Environmental groups say a new ban on a highly polluting shipping fuel in Arctic waters is full of gaps and Canada should not make use of loopholes in the new regulations for heavy fuel oil.
“Arctic states and communities have been calling for a complete ban, not a half-ban,” said Andrew Dumbrille of the World Wildlife Fund.
This week, the International Maritime Organization approved regulations originally drafted last February on heavy fuel oil. The new rules ban use of the fuel after July 1, 2024.
The agreement, reached by consensus by the organization’s environmental committee, allows countries with Arctic coastlines to grant waivers to ships sailing under their flags until 2029. Double-hulled ships are also able to keep burning the fuel until 2029.

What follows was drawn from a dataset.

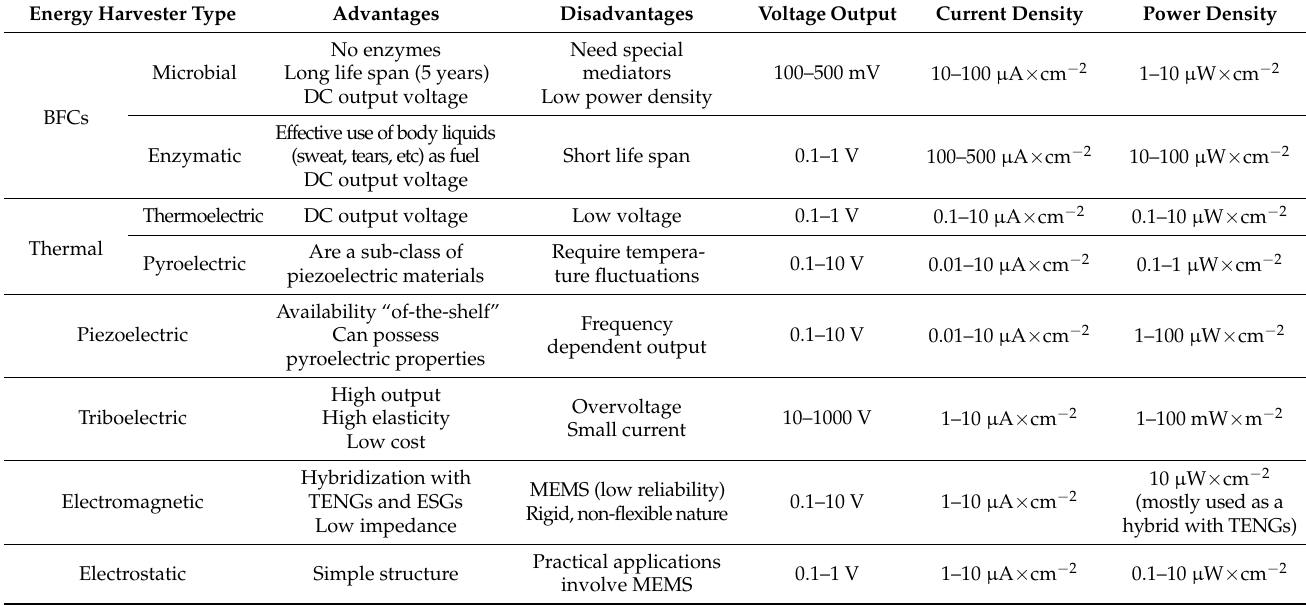
Table 2. Advantages and disadvantages of various types of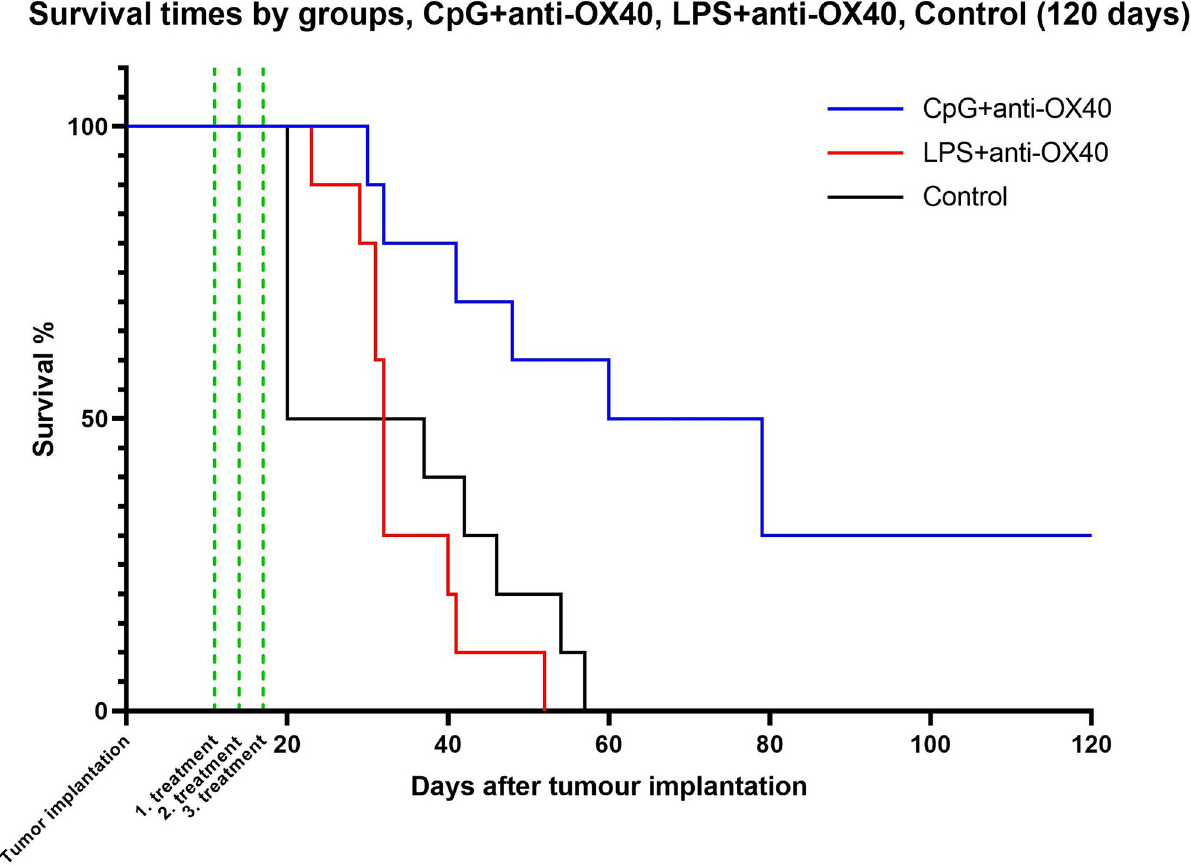
Fig 1. Timeline of the experiment including tumor implantation, treatments and survival times in the different groups. We have found significant differences between the CpG + anti-OX40 treated group and both the control and LPS + anti-OX40 treated groups.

That means shippers will be able to keep burning the fuel responsible for almost half the black carbon released into the Arctic for nearly a decade. Black carbon, a type of soot, darkens sea ice and hastens its melt.
Heavy fuel oil is what’s left when all other components of crude oil have been distilled off. It is highly toxic and difficult to clean up in the event of a spill.
“A catastrophic spill in the Arctic — you can’t measure those costs,” said Dumbrille. “The social costs, the cleanup costs, the impact to livelihoods and communities and to nature … it’s not even measurable.”
A moderate spill in Russia in 2003 had visible impacts on marine mammals more than a decade later.
Support from majority of Arctic countries
The ban was supported by seven out of eight Arctic countries, as well as by Indigenous groups such as the Inuit Circumpolar Conference and Nunavut Tunngavik Inc., which oversees the Nunavut land claim.
Russia, where most Arctic shipping takes place, held out for the loopholes, said Dumbrille.
“In order to keep Russia in the tent, the other Arctic states had to acquiesce.”
Heavy fuel oil has been banned in the Antarctic for years.
Canadian Arctic families depend heavily on sea shipments for domestic goods. A Transport Canada study found that switching to cleaner fuels could raise costs for households by up to $650 a year.
Dumbrille said the cost difference has shrunk and that figure is out of date.
The Nunavut government and Inuit groups have suggested compensation should be made available to make up for increased costs.
Transport Canada was not immediately available to say how it would implement the new regulations.
Dumbrille suggested the agency should begin the transition now to a complete ban by 2024, including some form of compensation and promising not to grant waivers.
“Just because the IMO’s ban is weak doesn’t mean Canada’s has to be.”